A reported amendment to Portugal’s punitive betting taxes (8-16% turnover) to make all online gambling taxes 25% GGR within the draft budget appears to have fallen foul of political wrangling. The move would have made the Portuguese market function much more effectively and would have almost certainly welcomed more licensees (currently very thin on the ground) and generated more taxes for the Portuguese government in pretty short order. While there might be much still to play for, the ‘non-news’ does demonstrate the extent to which in the current global climate it is much easier to damage gambling interests politically than to enhance them…
Italy: gambling taxes – out of love with the machine sector
Italy was once the pin-up for state-sponsored gambling. Gambling boomed in times of difficulty, so the anecdote went, because the Italian government would turn to gambling to raise revenues. The series of gambling reforms legislated as a direct result of the L’Aquila earthquake seemed to demonstrate that this assumption was alive and well as little as little as nine years ago with the Abruzzo Decree. Not anymore. The Italian government’s latest response to the slow dismantling of the machines sector (a particular target of the Five Star movement both locally and nationally) is to increase taxes: by 1ppt (16%) on VLTs and 2ppts (10%) on AWPs.
Given the supply constrictions coming in and the likely inability of many smaller operators and distributors to bear the tax increases, this is likely to shrink the €10.5bn GGR Italian machine sector further, in our view – reducing supply more than it raises revenue (the sector is already down 7% from the figure above in the first 9 months of 2018). However, in the current political climate, this may be precisely the point…
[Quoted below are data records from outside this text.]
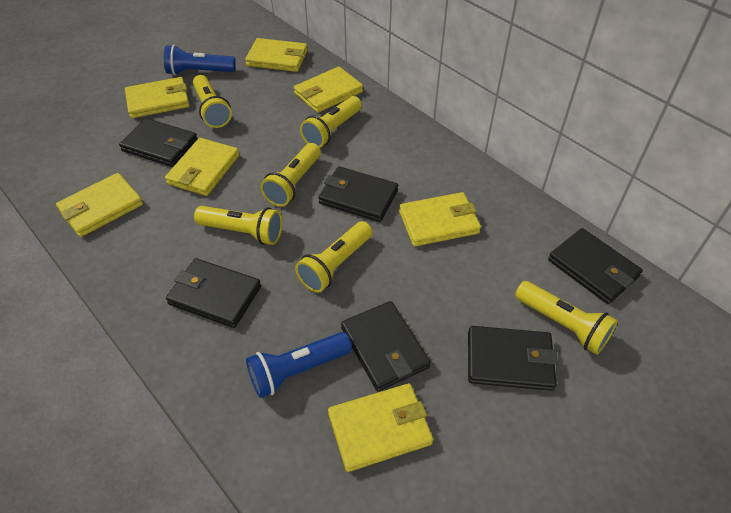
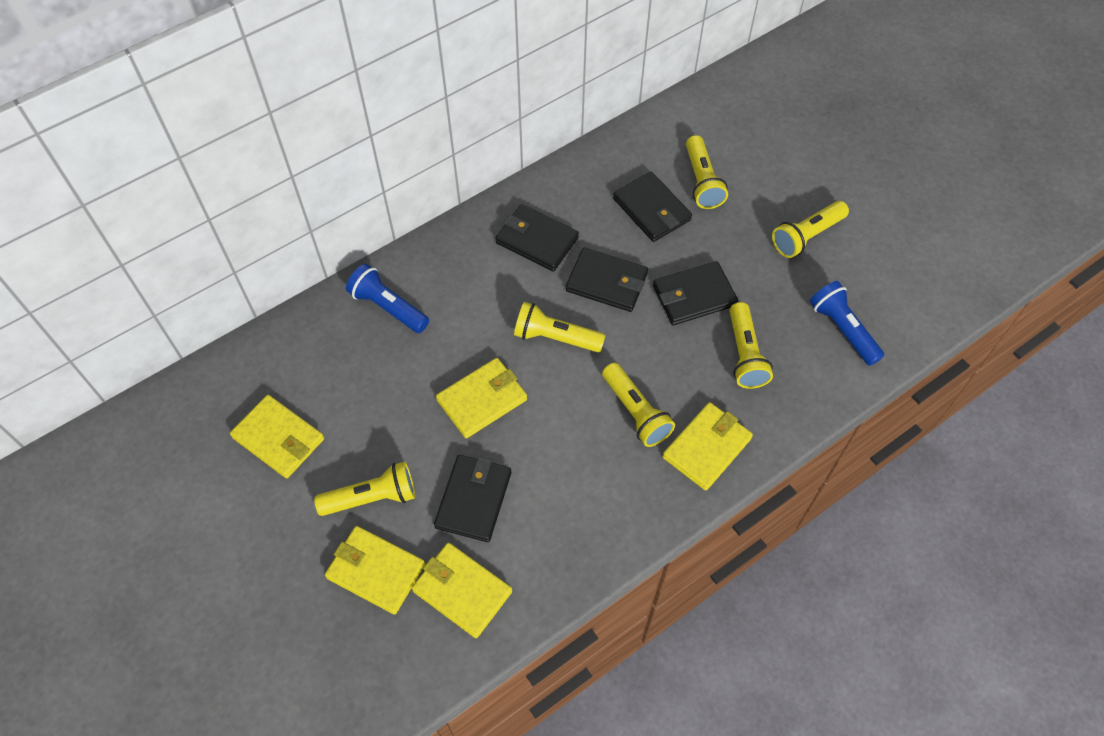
black wallet: [119,118,198,167] [166,258,261,328] [318,166,398,222] [341,301,431,391] [468,326,558,391] [548,228,643,304] = 6 -> [434,455,511,542] [496,204,579,272] [566,248,648,312] [613,172,692,242] [653,261,738,325] = 5
yellow wallet: [56,173,143,237] [125,77,190,118] [165,138,239,196] [245,38,308,72] [294,67,363,113] [328,383,433,472] [399,192,481,247] = 7 -> [230,395,324,479] [325,526,425,615] [412,543,512,638] [436,358,527,438] [662,402,753,491] = 5

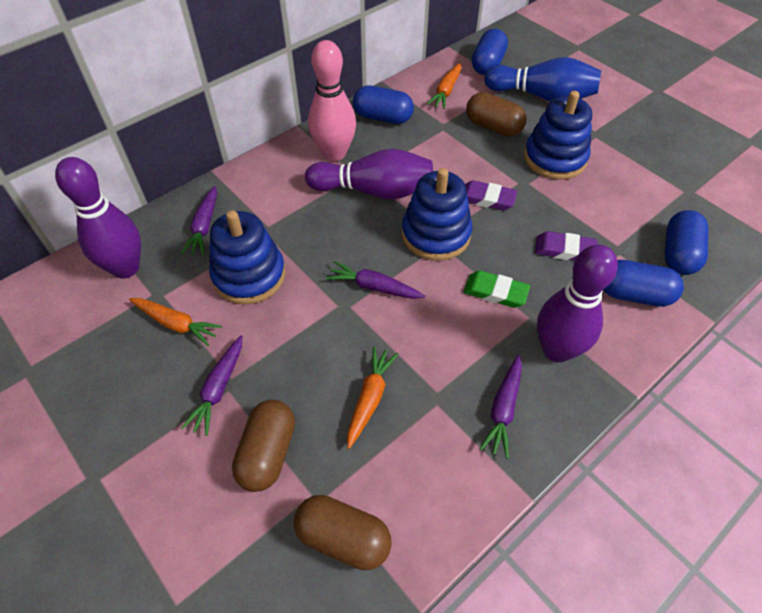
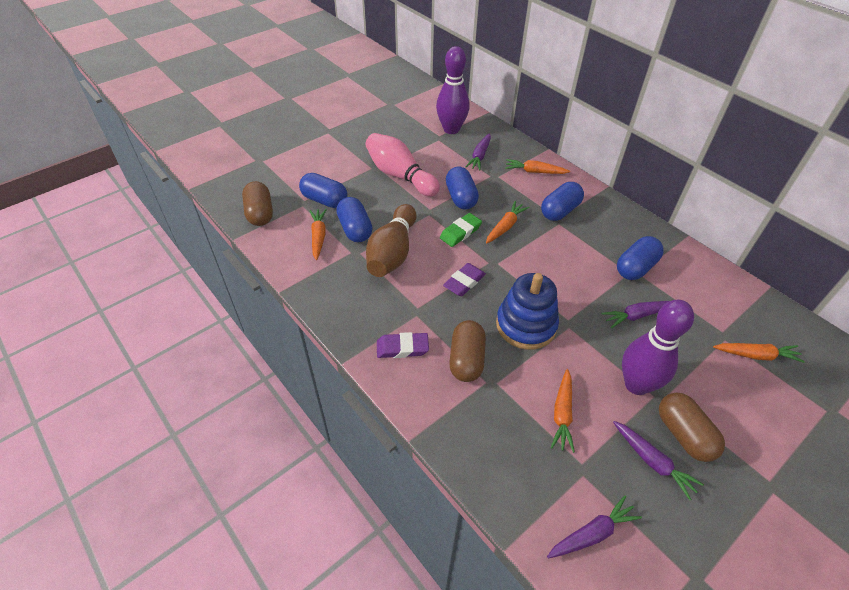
blue bowling pin: [484,57,601,101] = 1 -> none = 0
blue capsule: [353,85,414,124] [472,29,508,75] [603,260,684,307] [665,210,708,275] = 4 -> [299,173,348,208] [336,197,372,242] [446,167,479,209] [541,182,584,221] [617,236,664,280] = 5
blue stacking toy: [209,210,286,305] [402,168,472,261] [524,91,592,180] = 3 -> [496,273,559,350] = 1
brown bowling pin: none = 0 -> [366,204,417,277] = 1
orange carrot: [129,298,222,346] [347,347,398,449] [427,63,461,109] = 3 -> [309,209,327,260] [486,201,529,244] [505,159,570,174] [551,369,575,453] [713,343,805,363] = 5
purple bowling pin: [55,157,141,279] [305,149,433,200] [537,244,618,363] = 3 -> [436,46,470,134] [622,300,694,395] = 2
Global: M&A Watch – Golden Nugget / Caesars Entertainment; DAZN Group; Penn National Gaming / Pinnacle Entertainment; Premiership Rugby / CVC.
- It has been reported that the owner of the Golden Nugget casinos has approached Caesars Entertainment about a possible merger.
- It has been reported that the majority shareholder in the DAZN Group is planning to sell the Perform Content division of the business in order to focus investment in DAZN.
- Penn National Gaming has completed its acquisition of Pinnacle Entertainment Inc.
- Premiership Rugby has said that it is likely to sell a minority stake in its business as it considers a second bid from CVC, among several other proposals.